Isolation from Family

Ronald Leedham: Lead Soldiers


Ronald Leedham was born in 1929 in India. His family moved back to England in 1931after Ronald contracted Polio. Ronald spent some years in Hospital as a young child after contracting Diptheria. When he was six he returned home to Catford for a short while to live with his father, eventually ending up living in ‘homes for crippled children’ run by the Shaftesbury Society, until he was sixteen.

Here Ronald talks about his memories of leaving home and being institutionalised.

  • Ronald Leedham
  • Ronald Leedham
https://howwasschool.allfie.org.uk/wp-content/uploads/2013/06/lead-soldiers.mp3

Transcript

Obviously the old man couldn’t cope with me on his own and it was the old, old story, obviously. I think part of it was because if you had a disabled child you got rid of it – when I say got rid of it I don’t mean got rid of it, I mean you were put away somewhere to be looked after. And I can remember being taken away one morning with my dad, he was a sorter in the Post Office, was the old man, he had a uniform, and I can always remember him taking me to somewhere, I don’t know where it was and I can remember going up in a very dingy courtyard. Looking back it was like something out of Dickens, bear in mind this was the very early ‘30s, and going up this rickety wooden staircase and walking into a big room that was full of worn out looking people. I’ll always remember that, and screaming kids. And my dad speaking to a woman at a table, a very officious woman you used to get in those days, and handing over pieces of paper and what not, and the next thing I can remember is me being on a coach, a charabanc I suppose they called them in those days, and him standing outside in the rain speaking to me through the window and obviously I didn’t know what he was saying, and, you know, we were all terrified anyway, us youngsters.
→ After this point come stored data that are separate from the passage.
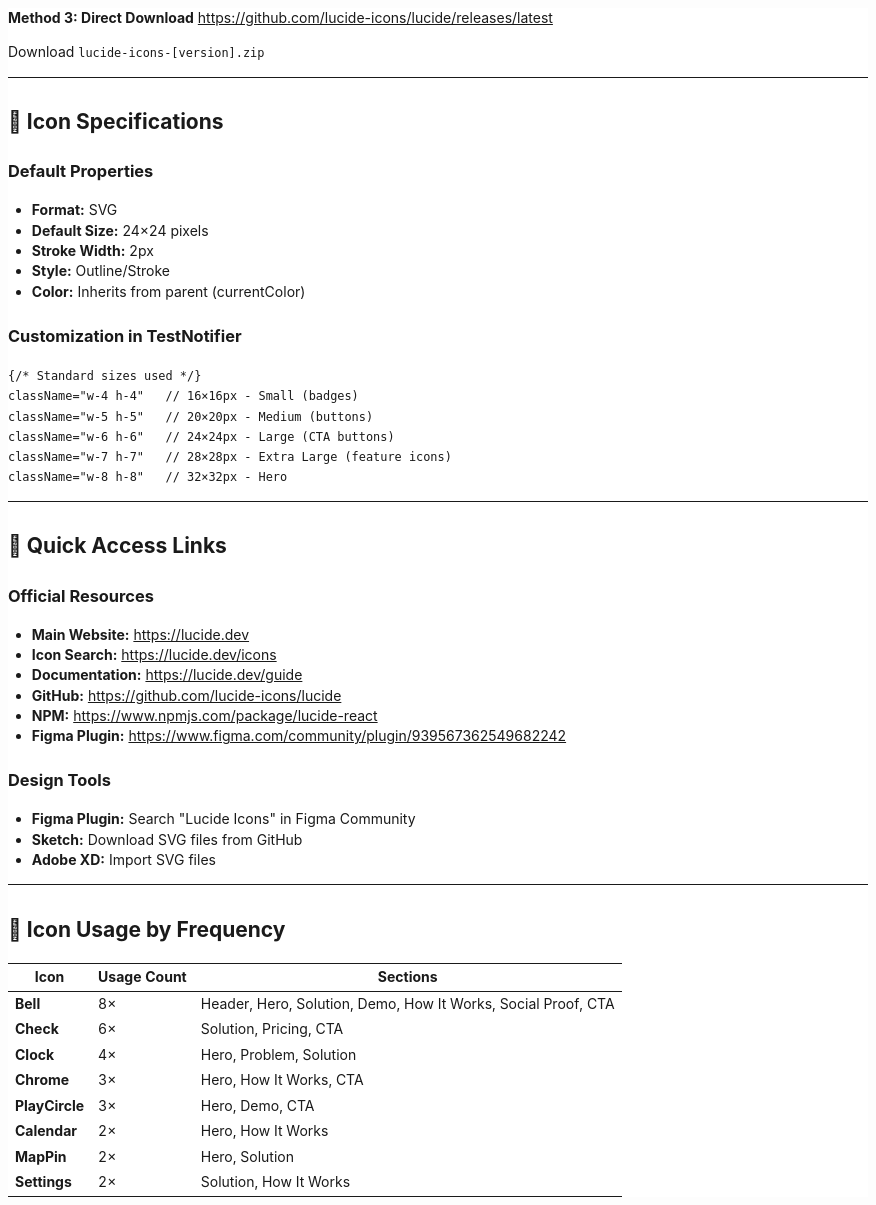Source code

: **Method 3: Direct Download**
https://github.com/lucide-icons/lucide/releases/latest

Download `lucide-icons-[version].zip`

---

## 🎨 Icon Specifications

### Default Properties
- **Format:** SVG
- **Default Size:** 24×24 pixels
- **Stroke Width:** 2px
- **Style:** Outline/Stroke
- **Color:** Inherits from parent (currentColor)

### Customization in TestNotifier
```tsx
{/* Standard sizes used */}
className="w-4 h-4"   // 16×16px - Small (badges)
className="w-5 h-5"   // 20×20px - Medium (buttons)
className="w-6 h-6"   // 24×24px - Large (CTA buttons)
className="w-7 h-7"   // 28×28px - Extra Large (feature icons)
className="w-8 h-8"   // 32×32px - Hero
```

---

## 🔗 Quick Access Links

### Official Resources
- **Main Website:** https://lucide.dev
- **Icon Search:** https://lucide.dev/icons
- **Documentation:** https://lucide.dev/guide
- **GitHub:** https://github.com/lucide-icons/lucide
- **NPM:** https://www.npmjs.com/package/lucide-react
- **Figma Plugin:** https://www.figma.com/community/plugin/939567362549682242

### Design Tools
- **Figma Plugin:** Search "Lucide Icons" in Figma Community
- **Sketch:** Download SVG files from GitHub
- **Adobe XD:** Import SVG files

---

## 📱 Icon Usage by Frequency

| Icon | Usage Count | Sections |
|------|-------------|----------|
| **Bell** | 8× | Header, Hero, Solution, Demo, How It Works, Social Proof, CTA |
| **Check** | 6× | Solution, Pricing, CTA |
| **Clock** | 4× | Hero, Problem, Solution |
| **Chrome** | 3× | Hero, How It Works, CTA |
| **PlayCircle** | 3× | Hero, Demo, CTA |
| **Calendar** | 2× | Hero, How It Works |
| **MapPin** | 2× | Hero, Solution |
| **Settings** | 2× | Solution, How It Works |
I can remember my dad coming to see me the first day and he bought me a big paper bag full of toy soldiers, lead soldiers. And I remember most of them had broken, but it didn’t matter, my imagination was working, it was beautiful. Erm, but he took me home, was it once or twice? He had time off from work and he took me home for – it was at the most about four or five days, and I had glimpse of what home life was like, because by that time I was thoroughly institutionalised. You know, you didn’t talk when you went down the corridors, there were forty-nine other kids shouting so you shouted. Without knowing it we were becoming self reliant, because we had nobody else. We were self reliant between ourselves because we hadn’t got anybody else to turn to, we didn’t know we could turn to them, and they probably weren’t interested anyway if the truth were known. It was a world, a total world on its own that had no parallel in the world that I’ve seen since, and that doesn’t really bother me because I don’t give a damn for the world that I’ve seen since, I’d sooner go my own way.